ABSTRACT
There is growing evidence that subtle changes in spontaneous speech may reflect early pathological changes in cognitive function. Recent work has found that lexical-semantic features of spontaneous speech predict cognitive dysfunction in individuals with mild cognitive impairment (MCI). The current study assessed whether Ostrand and Gunstad’s (OG) lexical-semantic features extend to predicting cognitive status in a sample of individuals with Alzheimer’s clinical syndrome (ACS) and healthy controls. Four additional (New) speech indices shown to be important in language processing research were also explored in this sample to extend prior work.
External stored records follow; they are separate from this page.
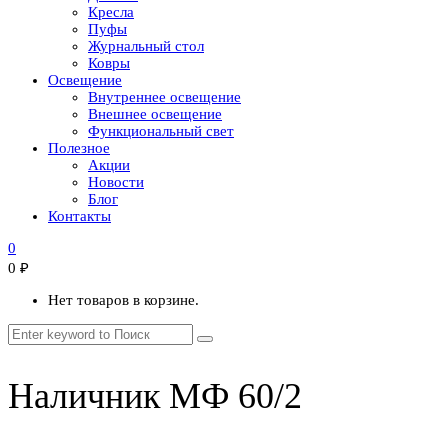
Кресла
Пуфы
Журнальный стол
Ковры
Освещение
Внутреннее освещение
Внешнее освещение
Функциональный свет
Полезное
Акции
Новости
Блог
Контакты
0
0
₽
Нет товаров в корзине.
Наличник МФ 60/2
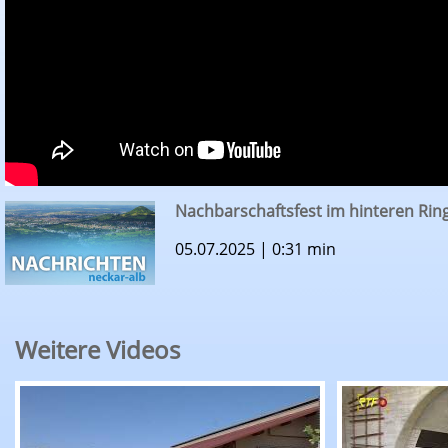
Nachbarschaftsfest im hinteren Ring
05.07.2025 | 0:31 min
Weitere Videos
RTF.1-Nachrichten: Erntepressegespräch des K
RTF.1-Nachr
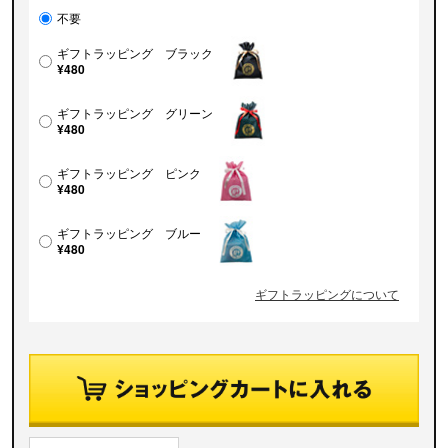
不要
ギフトラッピング ブラック
¥480
ギフトラッピング グリーン
¥480
ギフトラッピング ピンク
¥480
ギフトラッピング ブルー
¥480
ギフトラッピングについて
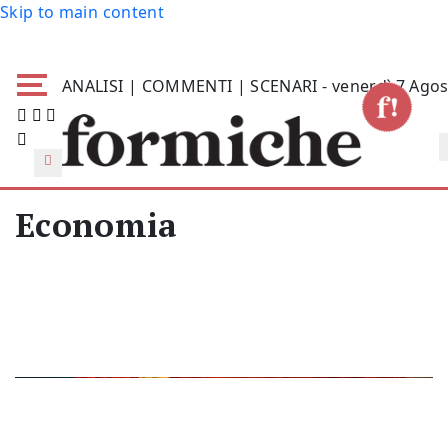
Skip to main content
ANALISI | COMMENTI | SCENARI - venerdì 7 Agos
Economia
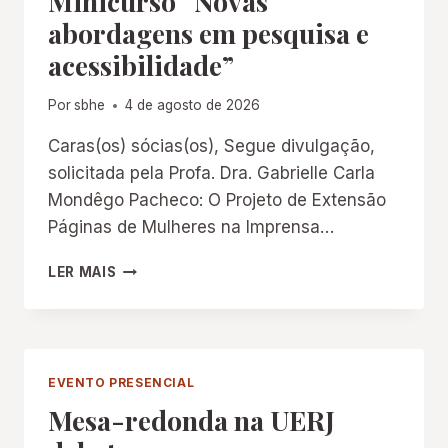
Minicurso “Novas
abordagens em pesquisa e
acessibilidade”
Por
sbhe
4 de agosto de 2026
Caras(os) sócias(os), Segue divulgação,
solicitada pela Profa. Dra. Gabrielle Carla
Mondêgo Pacheco: O Projeto de Extensão
Páginas de Mulheres na Imprensa…
MINICURSO
LER MAIS
“NOVAS
ABORDAGENS
EM
PESQUISA
E
EVENTO PRESENCIAL
ACESSIBILIDADE”
Mesa-redonda na UERJ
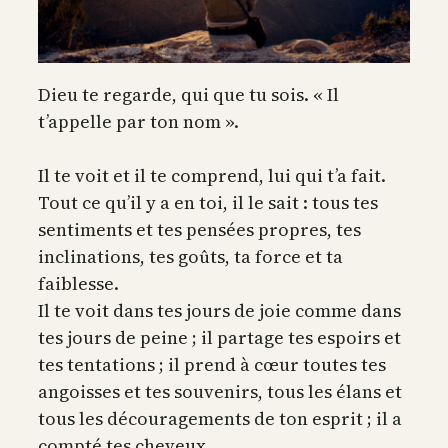
Dieu te regarde, qui que tu sois. « Il
t’appelle par ton nom ».
Il te voit et il te comprend, lui qui t’a fait.
Tout ce qu’il y a en toi, il le sait : tous tes
sentiments et tes pensées propres, tes
inclinations, tes goûts, ta force et ta
faiblesse.
Il te voit dans tes jours de joie comme dans
tes jours de peine ; il partage tes espoirs et
tes tentations ; il prend à cœur toutes tes
angoisses et tes souvenirs, tous les élans et
tous les découragements de ton esprit ; il a
compté tes cheveux…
Speech transcripts of the Cookie Theft Task from 81 individuals with ACS (Mage = 72.7 years, SD = 8.80, 70.4% female) and 61 healthy controls (HC) (Mage = 63.9 years, SD = 8.52, 62.3% female) from Dementia Bank were analyzed. Random forest and logistic machine learning techniques examined whether subject-level lexical-semantic features could be used to accurately discriminate those with ACS from HC. Results showed that logistic models with the New lexical-semantic features obtained good classification accuracy (78.4%), but the OG features had wider success across machine learning model types. In terms of sensitivity and specificity, the random forest model trained on the OG features was the most balanced. Findings from the current study suggest that features of spontaneous speech used to predict MCI may also distinguish between individuals with ACS and healthy controls. Future work should evaluate these lexical-semantic features in pre-clinical persons to further explore their potential to assist with early detection through speech analysis.
Disclosure statement
No potential conflict of interest was reported by the authors.
Notes
1. These two methods were used as complementary. Some studies have suggested superior performance for random forest over logistic models (Maroco et al., Citation2011), while others have shown better performance in logistic models (Kirasich et al., Citation2018). Because random forest models are difficult to interpret in terms of the structure of their resulting models and involve fine-tuning of parameters (which we left standard in our analyses, including the default number of trees), we opted to also use logistic models, given that they are more interpretable and may provide, in some cases, superior fit.